Soooz is an excellent writer, and of course this is always important. Her style is smooth and in itself enjoyable. The story she tells is one which will probably bring the tears bursting out. It's hard to imagine a person who could read some of these things - the prostitutating of the three-year old girl by her own mother, for instance - without distress. In these days when true life stories have reached a never-before-seen level of popularity, this book will, I know, make an immediate appeal to a large number of readers. But if, like me, you normally avoid such stories, I would seriously advise you to make an exception here. The wisdom, courage, maturity and love which this writer achieved in her own character through her dreadful life experiences makes the book an encouragement, in the end, and I think you'll be glad to have got to know Soooz. She's a woman, and a writer, anyone should be proud to know.
You can buy Empty Chairs as a paperback on Amazon, or on Kindle here: and here:
and you can follow Soooz on her own blog here:

Another bit of news - if you read The Eye Of Erasmus, which I recently featured on this blog, you will be delighted to know that Teresa Geering has recently released Shasta Summer, a 'prequel' (awful word, but convenient). Shasta Summer was written, and is set, before The Eye of Erasmus, and I hear there's a third book in the series about to come sometime.

I hope to write something more regularly from now on.  See you soon, in a manner of speaking.


  1. I am halfway through Empty Chairs and will finish tonight. It is gripping stuff.

  2. Isn't it, Glynis? Well worth reading.

  3. I read Empty Chairs and found it shocking - what a book!

  4. Just the mention of Empty Chairs Gerry and I'm instantly ready to take up arms on behalf of Stacey/Our Soooz. A wonderful woman who has my deepest respect.

    Many thanks for the mention of Shasta Summer. Actually Shasta Summer is two books in one -
    Bk 1 Summer in the present
    Bk 2 Summer's regression to her past life.
    So two for the price of one.
    Tee x

  5. Gosh, Empty Chairs is one of those books I want to read without actually reading it, if you know what I mean. Like you, Gerry, I'm not sure if it's 'my thing', but I'll work my way up to it.
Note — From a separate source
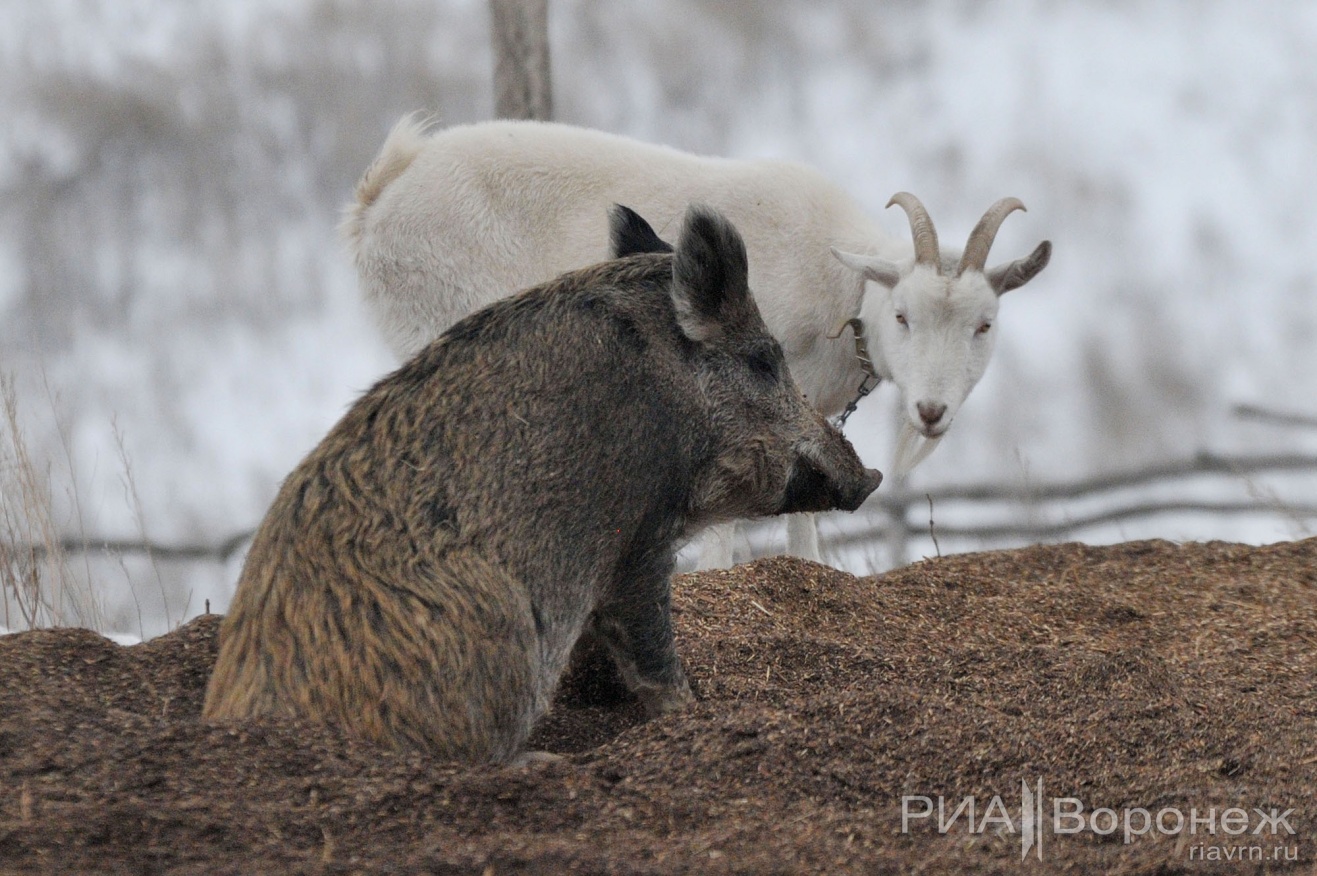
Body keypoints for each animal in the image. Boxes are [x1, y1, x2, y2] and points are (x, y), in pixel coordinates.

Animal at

  6. KJ, shocking is right, but also very important.Tee, 'a wonderful woman' - yes, indeed. Shalini, don't let me twist your arm if it's too hard a read - I completely understand and I'm sure Soooz would too.
    Thanks for your comments, guys.

  7. Gerry, you are such a sweetheart, thank you for the warmth and support you have offered not only for me as a person but for the book as well. It IS a difficult read, which makes me appreciate even more that folks are reading it and helping get the message out.

    Soooz (aka Stacey Danson} oh..and I answer to 'hey you!' as well.

  8. Soooz, thanks for your comment. You and your book both deserve all the support possible. It was a pleasure to return, in however small a way, the amazing support you have given to me.

  9. At last! sites are proving increasingly inaccessible.

    Must admit I was expecting Monty Python with your choice of headline, but this was far better.

    Comfort reading is something we all do, of course, and comfort writing also. But both as readers and writers we need sometimes to go beyond our comfort zones.

    In researching Sugar & Spice we had to read and talk to a lot of people who had these sorts of experiences, and have the greatest admiration for those who have picked themselves up afterwards and got on with life.

    Empty Chairs is on the list for my next Amazon spree.

  10. Thanks, Mark. Totally agree. Thanks for your continued support.